There are essentially two approaches to making the approach more efficient: by attempting the represent the attention matrix
\begin{equation}
A = \mathrm{softmax}\left(\frac{KQ^T}{\sqrt{d}}\right)
\end{equation}
either using _sparsity_ or using _low rank_ structure.  In general, of course, this matrix neither sparse nor low rank.  But we could simply dicate, for example, that we will only compute some subset of the attention weights, thereby decreasing the number of inner products we need to perform (this is the basis of the so-called "Sparse Attention" layer: similar approaches have been proposed a number of times, but [this](https://arxiv.org/abs/1904.10509) is one such example).  Alternatively, one could try to infer some kind of hard sparsity by e.g., triangle inequalities or other similar instances (because, remember, we are computing what amounts to a similarly metric between the $x$ terms at different times).
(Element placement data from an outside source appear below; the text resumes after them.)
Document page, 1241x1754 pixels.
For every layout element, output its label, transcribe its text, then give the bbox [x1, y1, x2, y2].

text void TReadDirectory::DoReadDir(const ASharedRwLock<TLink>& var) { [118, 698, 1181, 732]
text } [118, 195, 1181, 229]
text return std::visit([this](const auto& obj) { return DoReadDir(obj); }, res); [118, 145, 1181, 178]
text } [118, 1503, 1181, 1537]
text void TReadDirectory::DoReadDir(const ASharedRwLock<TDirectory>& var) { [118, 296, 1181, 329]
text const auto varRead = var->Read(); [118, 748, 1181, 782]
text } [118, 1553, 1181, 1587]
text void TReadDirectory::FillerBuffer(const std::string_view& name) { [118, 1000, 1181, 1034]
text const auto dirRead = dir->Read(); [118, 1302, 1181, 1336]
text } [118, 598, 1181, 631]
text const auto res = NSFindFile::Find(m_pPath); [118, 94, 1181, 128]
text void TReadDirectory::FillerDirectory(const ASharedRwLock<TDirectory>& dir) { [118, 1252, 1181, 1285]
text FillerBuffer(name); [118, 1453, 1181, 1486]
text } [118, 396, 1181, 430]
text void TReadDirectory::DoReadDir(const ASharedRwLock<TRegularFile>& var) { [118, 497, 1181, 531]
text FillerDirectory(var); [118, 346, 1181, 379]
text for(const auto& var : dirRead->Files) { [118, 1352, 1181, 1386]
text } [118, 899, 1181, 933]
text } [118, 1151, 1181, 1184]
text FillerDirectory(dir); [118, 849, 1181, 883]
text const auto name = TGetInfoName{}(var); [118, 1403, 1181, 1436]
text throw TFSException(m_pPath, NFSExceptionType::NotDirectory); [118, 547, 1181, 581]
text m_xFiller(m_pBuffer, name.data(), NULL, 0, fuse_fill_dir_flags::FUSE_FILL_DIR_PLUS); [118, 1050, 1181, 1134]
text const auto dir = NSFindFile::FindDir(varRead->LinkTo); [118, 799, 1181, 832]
Alternatively, we could try to represent $A$ in _low rank_ form instead.  To see why this could be appealing, consider the case where we don't have a softmax operation at all, but instead used the "attention" layer 
\begin{equation}
\left(\frac{KQ^T}{\sqrt{d}}\right)V
\end{equation}
In this case, if $T \gg d$, we could instead perform our multiplication in the order $K(Q^T V)$, which would only have complexity $O(Td^2)$, potentially much smaller.  And some papers infact advocate for this very thing, or alternatively try to find a low-rank representation of the actual attention weights, to similar effects.

The thing to keep in mind with all these "efficient" alternatives (and if you have been reading the literation surrounding Transformers, you have likely seen a _ton_ of these), is whether they are actually more efficient, for an equivalent level of performance, once real execution speed in taken into account.  My best understanding of the current situation is that 1) explicit sparse self attention is indeed sometimes useful for models that want very long history, but that 2) most of the "efficient" transformer mechanisms that use low rank structure or inferred sparsity structure don't improve much in practice over traditional attention.